To observe the effect of oxaliplatin on the function of voltage-dependent Na+ currents, a depolarization step from − 60 to + 50 mV at 10 mV increments with a duration of 150 ms was injected in acutely dissociated A- and C-fiber DRG neurons (Figure 2a,d and Figure 2b,e, respectively). Representative images of changes in inward Na+ currents before (control) and after (oxaliplatin) treatment with oxaliplatin 100 μL in A- and C-fibers are shown (Figure 2a and Figure 2b, respectively). The peak current–voltage (I–V) curves are shown in Figure 2d,e. An artificial external recording solution was used as a control. Oxaliplatin treatment (100 μM) affected the inward Na+ currents in A-fibers but not in C-fiber neurons. Inward Na+ currents were observed at −30 mV in oxaliplatin-treated cells, whereas the 10 μM-treated cells did not show a significant change. When the step voltage was increased to −20 mV, both 10 and 100 μM showed significant differences compared to the control group (*** p < 0.001). These results show that oxaliplatin shifted the voltage-dependence of sodium conductance toward negative membrane potentials in A-fiber neurons. This effect of oxaliplatin could not be reversed even at prolonged washout times, as reported in another study [33]. In contrast to A-fiber sensory neurons, the function of the voltage-dependent sodium channel in C-fiber neurons remained unaffected after 100 μM of oxaliplatin at all voltages. To identify the type of neurons, the size of neurons and response to capsaicin application have been observed after each experiment. Capsaicin, the pungent component of chili pepper, is known to induce dose-dependent inward Na+ currents after its application [34], and 1 μM of capsaicin was selected as C-fiber neurons showed the highest response rate. Representative traces of C-fiber neuron responding to 1 μM of capsaicin treatment are shown in Figure 2c.

Figure 2.

Figure 2

Effect of oxaliplatin on A- (a,d) and C- (b,e) fiber voltage-gated Na+ currents. Traces of inward Na+ currents recorded during depolarizing voltage steps from −60 to +50 mV at 10 mV increments with duration of 150 ms, before (control) and after the addition of either 10 or 100 µM of oxaliplatin to the external solution. Capsaicin (CAP, 1 μM) was used to identify A- and C-fiber neurons (c). Figure 2d: Control (external solution); n = 11, Oxaliplatin 100 μM; n = 11, Oxaliplatin 10 μM; n = 4. Figure 2e: Control (external solution); n = 5, Oxaliplatin 100 μM; n = 5. * p < 0.05, *** p < 0.001, vs. Control with two-way analysis of variance followed by Sidak’s post-test for multiple comparisons.

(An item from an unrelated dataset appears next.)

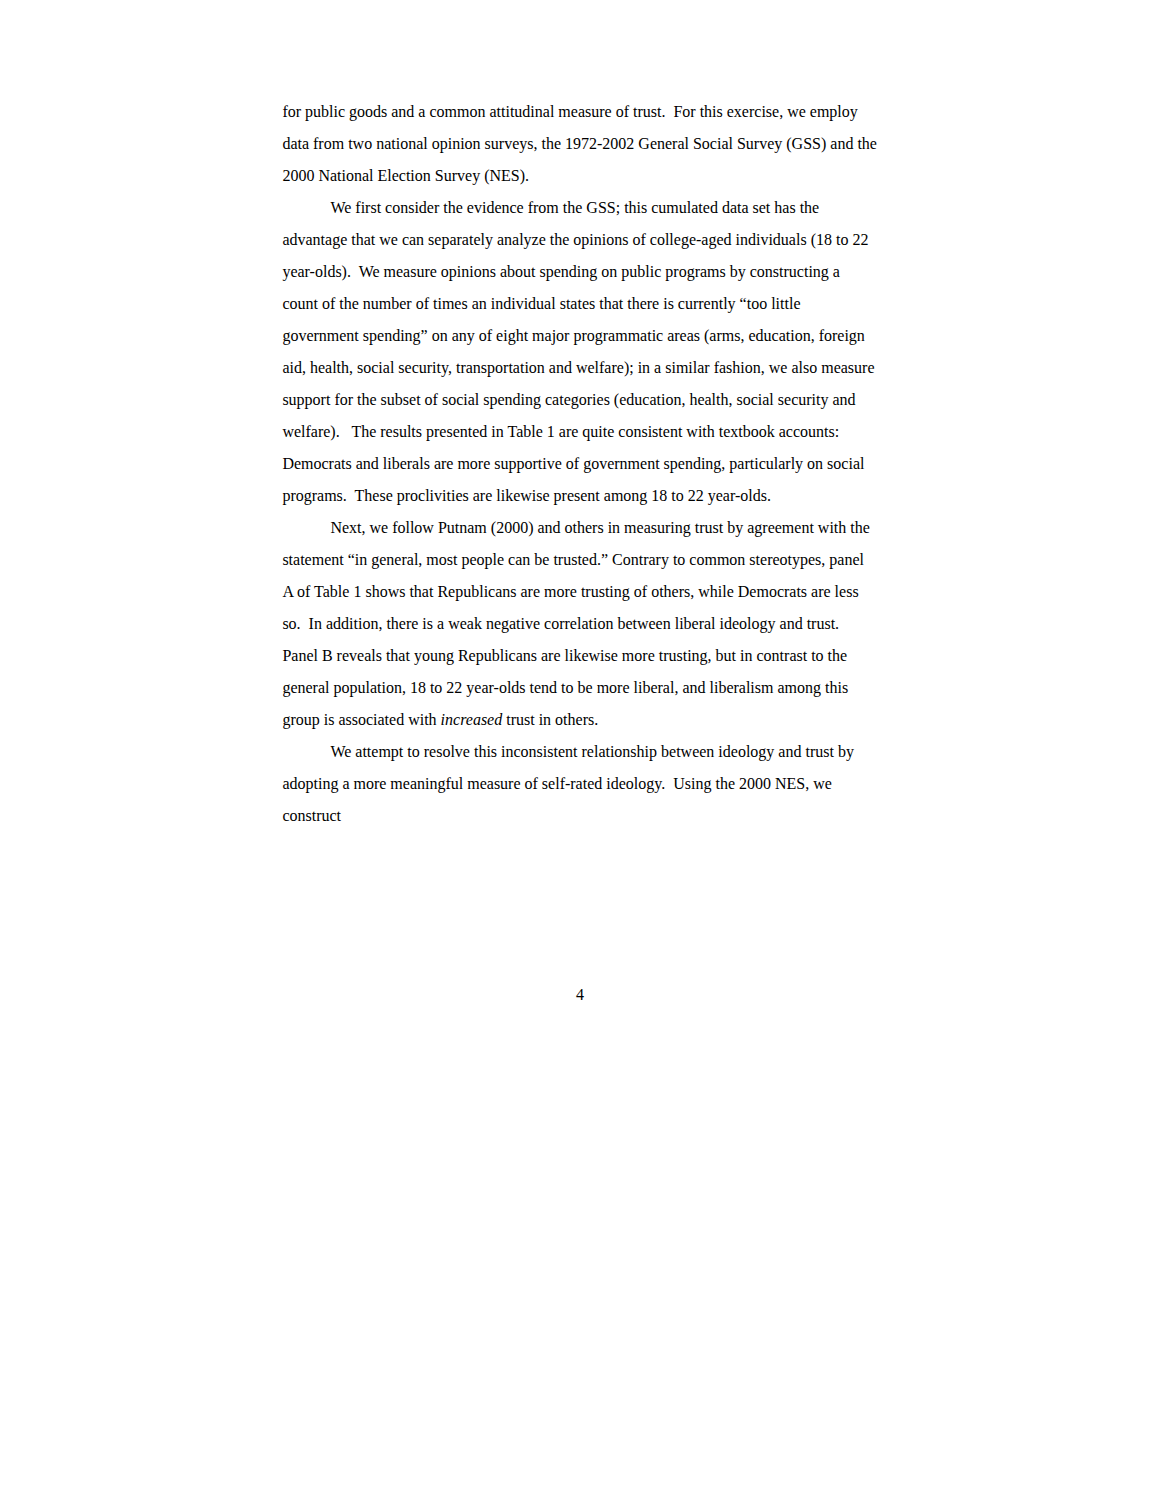for public goods and a common attitudinal measure of trust. For this exercise, we employ data from two national opinion surveys, the 1972-2002 General Social Survey (GSS) and the 2000 National Election Survey (NES).
We first consider the evidence from the GSS; this cumulated data set has the advantage that we can separately analyze the opinions of college-aged individuals (18 to 22 year-olds). We measure opinions about spending on public programs by constructing a count of the number of times an individual states that there is currently “too little government spending” on any of eight major programmatic areas (arms, education, foreign aid, health, social security, transportation and welfare); in a similar fashion, we also measure support for the subset of social spending categories (education, health, social security and welfare). The results presented in Table 1 are quite consistent with textbook accounts: Democrats and liberals are more supportive of government spending, particularly on social programs. These proclivities are likewise present among 18 to 22 year-olds.
Next, we follow Putnam (2000) and others in measuring trust by agreement with the statement “in general, most people can be trusted.” Contrary to common stereotypes, panel A of Table 1 shows that Republicans are more trusting of others, while Democrats are less so. In addition, there is a weak negative correlation between liberal ideology and trust. Panel B reveals that young Republicans are likewise more trusting, but in contrast to the general population, 18 to 22 year-olds tend to be more liberal, and liberalism among this group is associated with increased trust in others.
We attempt to resolve this inconsistent relationship between ideology and trust by adopting a more meaningful measure of self-rated ideology. Using the 2000 NES, we construct
4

2.3. Oxaliplatin Lowers the Current Threshold for Action Potential Generation in A-Fiber DRG Neurons

As we have observed, oxaliplatin could modulate the inward Na+ currents in the previous experiments. Consequently, the current patch-clamp recording method was used to assess the effect of oxaliplatin on the excitability of A-fiber neurons. Step currents of 10 pA increments for 30 ms were injected to induce action potentials in A-fiber DRG neurons (Figure 3). The results show that the resting membrane potential did not change following oxaliplatin treatment, whereas the threshold for action potential initiation (−28.45 ± 2.44 mV (control) vs. −35.78 ± 2.03 mV (oxaliplatin); p < 0.05) and the amount of current needed to generate an action potential (115 ± 7.63 pA (control) vs. 74.28 ± 12.12 pA (oxaliplatin); p < 0.05) significantly decreased. Representative action potential traces recorded from A-fiber neurons before and after oxaliplatin treatment are shown in Figure 3d,e. Before the administration of oxaliplatin, DRG neurons showed subthreshold responses to 60–100 pA, and an action potential was generated after 110 pA injection (current threshold for this neuron). However, after oxaliplatin application, 60–100 pA current injection evoked an action potential (Figure 3e).

Figure 3.

Figure 3

Effect of oxaliplatin on the resting membrane potential and action potential generation in A-fiber DRG neurons. In current patch-clamp analysis, the resting membrane potential was recorded. Action potentials were evoked using depolarizing step current injections of 10 pA from a set holding membrane potential of −60 mV. Resting membrane potential (a) and action potential threshold (b) in A-fiber DRG neurons before (pre-injection) and after (post-injection) the treatment of external solution or oxaliplatin (100 μM). Averaged current threshold for all cells tested (c). Representative traces of action potential generation after current injection before (d) and after oxaliplatin administration (e). Control (external solution): n = 6–7, oxaliplatin (100 μM): n = 7. ns: Not significant, * p < 0.05 vs. Control with two-way analysis of variance followed by Sidak’s post-test for multiple comparisons.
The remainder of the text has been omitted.